日日是好日-「お茶」が教えてくれた15のしあわせ-/森下典子

これは小説ではなくエッセイだそうだ。祖母がお茶をやっていたということからタイトルに惹かれて手に取ってみた。

お茶の世界は未知で、お金持ち、お嬢様の趣味という言う程度のイメージだった。

森下さんのエッセイを通じて、お茶は様々な複雑な手順を追っていくうちに「今この瞬間に集中する」という言わばマインドフルネスのようなものなのだと感じた。

飾ってある掛け軸。活けてある花。出される和菓子。茶室で流れる時間。ただただそこにあるだけで見逃してしまうことが多いが、意味が分かると面白くなってくる。でも先生は自分で気が付くまで説明はしない。

今この瞬間に集中したからこそ伝わってくる五感で感じる季節。

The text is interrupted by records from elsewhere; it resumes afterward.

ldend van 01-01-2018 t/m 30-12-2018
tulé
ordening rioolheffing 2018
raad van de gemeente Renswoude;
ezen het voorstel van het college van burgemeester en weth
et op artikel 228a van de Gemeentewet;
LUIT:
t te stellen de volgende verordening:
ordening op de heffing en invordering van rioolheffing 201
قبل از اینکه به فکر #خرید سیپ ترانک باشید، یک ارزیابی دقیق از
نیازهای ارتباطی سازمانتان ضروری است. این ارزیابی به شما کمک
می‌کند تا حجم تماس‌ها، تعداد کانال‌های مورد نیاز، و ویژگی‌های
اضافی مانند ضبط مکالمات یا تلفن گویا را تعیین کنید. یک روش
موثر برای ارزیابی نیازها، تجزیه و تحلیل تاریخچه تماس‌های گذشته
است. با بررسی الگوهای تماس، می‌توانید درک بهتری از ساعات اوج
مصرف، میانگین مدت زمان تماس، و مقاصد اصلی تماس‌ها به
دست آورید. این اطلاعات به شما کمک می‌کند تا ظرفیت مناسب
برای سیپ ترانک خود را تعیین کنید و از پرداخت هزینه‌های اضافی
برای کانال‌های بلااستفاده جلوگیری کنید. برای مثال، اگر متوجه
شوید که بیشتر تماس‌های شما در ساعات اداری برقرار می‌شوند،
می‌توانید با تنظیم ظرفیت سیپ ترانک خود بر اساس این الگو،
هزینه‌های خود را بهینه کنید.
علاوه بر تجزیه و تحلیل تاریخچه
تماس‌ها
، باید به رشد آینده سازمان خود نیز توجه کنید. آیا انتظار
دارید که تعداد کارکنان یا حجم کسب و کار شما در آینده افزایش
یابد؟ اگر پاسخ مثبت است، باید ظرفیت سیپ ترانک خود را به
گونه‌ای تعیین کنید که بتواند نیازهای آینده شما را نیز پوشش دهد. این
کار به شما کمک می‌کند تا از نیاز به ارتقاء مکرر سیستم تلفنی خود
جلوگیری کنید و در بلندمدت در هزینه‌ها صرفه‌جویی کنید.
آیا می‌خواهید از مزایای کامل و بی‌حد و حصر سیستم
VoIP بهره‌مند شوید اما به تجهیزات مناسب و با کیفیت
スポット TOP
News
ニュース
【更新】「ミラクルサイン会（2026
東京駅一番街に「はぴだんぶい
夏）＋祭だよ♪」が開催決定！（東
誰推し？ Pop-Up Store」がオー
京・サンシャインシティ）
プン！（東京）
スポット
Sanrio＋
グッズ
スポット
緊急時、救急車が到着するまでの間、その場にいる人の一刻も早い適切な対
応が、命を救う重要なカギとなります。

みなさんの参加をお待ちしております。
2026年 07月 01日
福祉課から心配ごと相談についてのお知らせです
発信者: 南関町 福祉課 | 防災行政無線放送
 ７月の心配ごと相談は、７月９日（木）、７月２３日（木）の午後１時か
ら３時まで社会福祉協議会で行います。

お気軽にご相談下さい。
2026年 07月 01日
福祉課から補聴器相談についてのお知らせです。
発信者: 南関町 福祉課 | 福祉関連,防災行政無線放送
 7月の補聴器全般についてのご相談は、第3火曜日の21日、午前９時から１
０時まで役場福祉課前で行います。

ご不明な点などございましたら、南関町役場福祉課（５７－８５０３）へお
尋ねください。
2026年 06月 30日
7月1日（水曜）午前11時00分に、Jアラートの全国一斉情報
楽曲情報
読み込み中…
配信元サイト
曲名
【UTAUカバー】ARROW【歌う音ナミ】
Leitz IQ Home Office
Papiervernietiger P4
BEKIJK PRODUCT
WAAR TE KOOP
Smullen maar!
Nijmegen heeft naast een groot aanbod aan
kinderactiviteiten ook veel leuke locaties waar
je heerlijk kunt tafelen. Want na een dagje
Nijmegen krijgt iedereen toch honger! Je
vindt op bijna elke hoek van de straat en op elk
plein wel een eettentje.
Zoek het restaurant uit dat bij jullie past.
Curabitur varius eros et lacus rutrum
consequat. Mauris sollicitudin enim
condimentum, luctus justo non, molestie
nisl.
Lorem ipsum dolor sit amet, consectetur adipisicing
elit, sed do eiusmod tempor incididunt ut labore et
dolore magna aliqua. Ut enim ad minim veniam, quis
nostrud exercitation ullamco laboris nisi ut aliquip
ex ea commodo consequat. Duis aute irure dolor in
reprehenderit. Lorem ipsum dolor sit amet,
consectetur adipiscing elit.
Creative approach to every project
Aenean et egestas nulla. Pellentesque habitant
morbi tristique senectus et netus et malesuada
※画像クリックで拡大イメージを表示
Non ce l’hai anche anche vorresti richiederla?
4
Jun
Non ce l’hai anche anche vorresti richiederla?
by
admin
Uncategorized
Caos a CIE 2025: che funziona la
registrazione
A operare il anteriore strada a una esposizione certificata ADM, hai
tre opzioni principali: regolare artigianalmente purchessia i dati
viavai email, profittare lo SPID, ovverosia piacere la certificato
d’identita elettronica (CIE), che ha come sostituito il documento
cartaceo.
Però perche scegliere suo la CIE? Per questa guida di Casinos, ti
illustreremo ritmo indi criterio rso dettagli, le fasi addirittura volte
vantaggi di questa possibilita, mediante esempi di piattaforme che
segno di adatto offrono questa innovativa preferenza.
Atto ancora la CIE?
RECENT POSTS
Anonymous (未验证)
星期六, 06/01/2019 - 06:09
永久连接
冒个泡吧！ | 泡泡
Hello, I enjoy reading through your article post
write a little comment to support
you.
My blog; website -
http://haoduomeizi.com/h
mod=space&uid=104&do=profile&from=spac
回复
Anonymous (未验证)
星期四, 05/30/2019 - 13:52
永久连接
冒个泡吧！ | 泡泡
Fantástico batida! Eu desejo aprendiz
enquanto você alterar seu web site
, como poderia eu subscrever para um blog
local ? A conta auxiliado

日々のわずかな変化。

現代の忙殺される世の中で果たして今この瞬間に集中できる時間がある人はどれくらいいるのだろうか。日々のわずかな季節の移ろいをニュースや情報ではなく、五感で感じて過ごしている人はどれくらいいるのだろうか。

この本を通してお茶への興味、そして生きるということは、幸せとはということを改めて考えさせられた。